*Element placement data*.
━━━

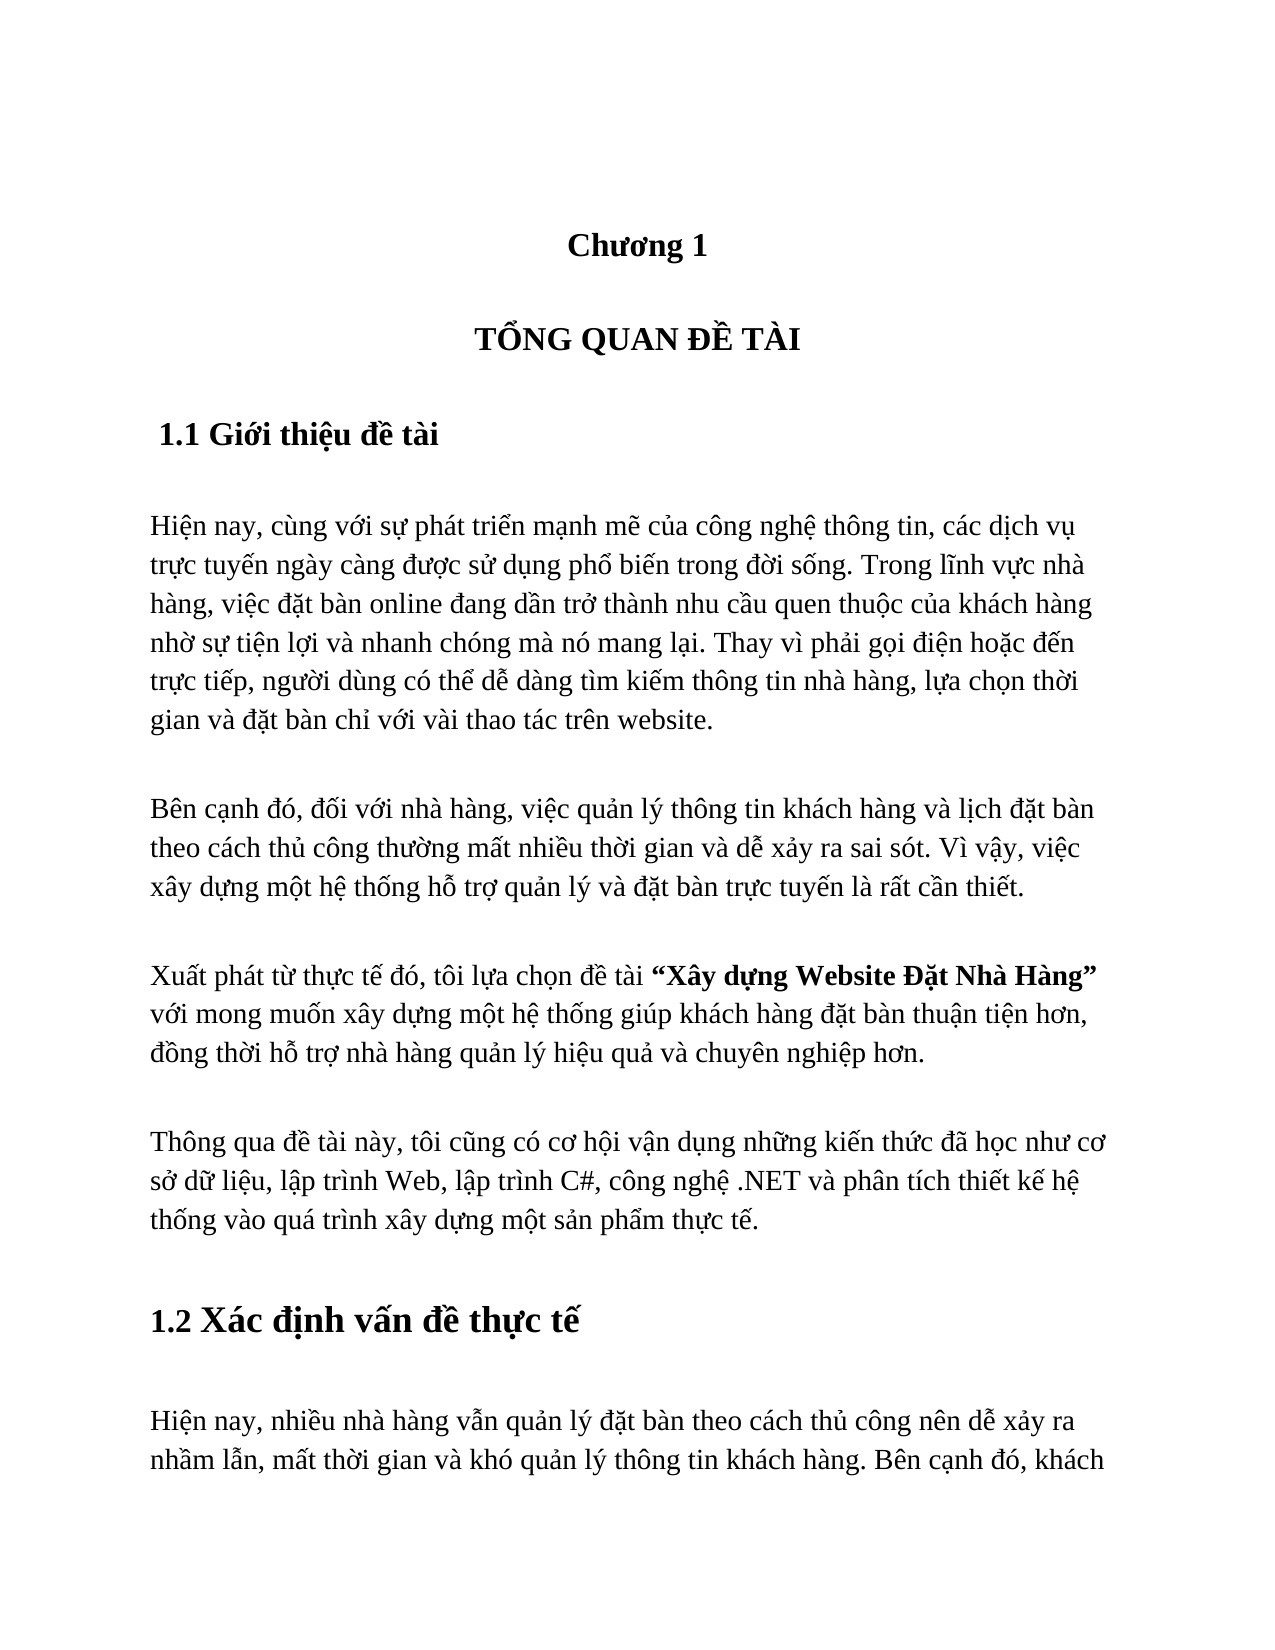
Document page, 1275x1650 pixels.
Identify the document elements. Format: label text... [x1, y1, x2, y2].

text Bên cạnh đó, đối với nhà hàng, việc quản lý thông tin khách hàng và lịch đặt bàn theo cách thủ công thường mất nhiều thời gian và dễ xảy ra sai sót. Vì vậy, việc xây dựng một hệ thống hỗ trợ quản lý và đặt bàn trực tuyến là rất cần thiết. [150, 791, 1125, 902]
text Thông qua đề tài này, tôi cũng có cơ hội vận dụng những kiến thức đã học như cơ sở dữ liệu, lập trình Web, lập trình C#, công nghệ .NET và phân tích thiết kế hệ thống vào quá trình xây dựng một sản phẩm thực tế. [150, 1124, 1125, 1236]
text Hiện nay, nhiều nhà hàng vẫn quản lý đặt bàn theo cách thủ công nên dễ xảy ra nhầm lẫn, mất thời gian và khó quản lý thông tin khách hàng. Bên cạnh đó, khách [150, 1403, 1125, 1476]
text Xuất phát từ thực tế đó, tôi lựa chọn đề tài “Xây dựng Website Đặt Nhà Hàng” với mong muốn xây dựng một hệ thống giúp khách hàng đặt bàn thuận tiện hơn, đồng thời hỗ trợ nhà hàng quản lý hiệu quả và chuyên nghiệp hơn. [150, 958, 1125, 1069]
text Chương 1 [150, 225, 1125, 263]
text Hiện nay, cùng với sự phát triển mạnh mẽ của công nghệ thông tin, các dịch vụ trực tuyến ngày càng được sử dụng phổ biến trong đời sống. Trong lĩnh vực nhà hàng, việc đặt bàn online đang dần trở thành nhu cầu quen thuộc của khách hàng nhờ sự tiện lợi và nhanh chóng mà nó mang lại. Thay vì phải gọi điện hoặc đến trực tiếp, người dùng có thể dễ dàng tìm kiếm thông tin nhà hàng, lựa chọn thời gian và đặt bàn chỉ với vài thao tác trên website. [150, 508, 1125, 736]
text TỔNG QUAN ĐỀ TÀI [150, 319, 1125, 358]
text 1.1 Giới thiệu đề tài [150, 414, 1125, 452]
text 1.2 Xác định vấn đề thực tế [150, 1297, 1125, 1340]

━━━

*INSTRUCTIONS FOR THE TASK*. Copy the lines of the records exactly, starting at the line that contains "text Bên cạnh" and ending at the line that contains "text Chương 1 [150, 225, 1125, 263]".

*WRITTEN RESPONSE*.
text Bên cạnh đó, đối với nhà hàng, việc quản lý thông tin khách hàng và lịch đặt bàn theo cách thủ công thường mất nhiều thời gian và dễ xảy ra sai sót. Vì vậy, việc xây dựng một hệ thống hỗ trợ quản lý và đặt bàn trực tuyến là rất cần thiết. [150, 791, 1125, 902]
text Thông qua đề tài này, tôi cũng có cơ hội vận dụng những kiến thức đã học như cơ sở dữ liệu, lập trình Web, lập trình C#, công nghệ .NET và phân tích thiết kế hệ thống vào quá trình xây dựng một sản phẩm thực tế. [150, 1124, 1125, 1236]
text Hiện nay, nhiều nhà hàng vẫn quản lý đặt bàn theo cách thủ công nên dễ xảy ra nhầm lẫn, mất thời gian và khó quản lý thông tin khách hàng. Bên cạnh đó, khách [150, 1403, 1125, 1476]
text Xuất phát từ thực tế đó, tôi lựa chọn đề tài “Xây dựng Website Đặt Nhà Hàng” với mong muốn xây dựng một hệ thống giúp khách hàng đặt bàn thuận tiện hơn, đồng thời hỗ trợ nhà hàng quản lý hiệu quả và chuyên nghiệp hơn. [150, 958, 1125, 1069]
text Chương 1 [150, 225, 1125, 263]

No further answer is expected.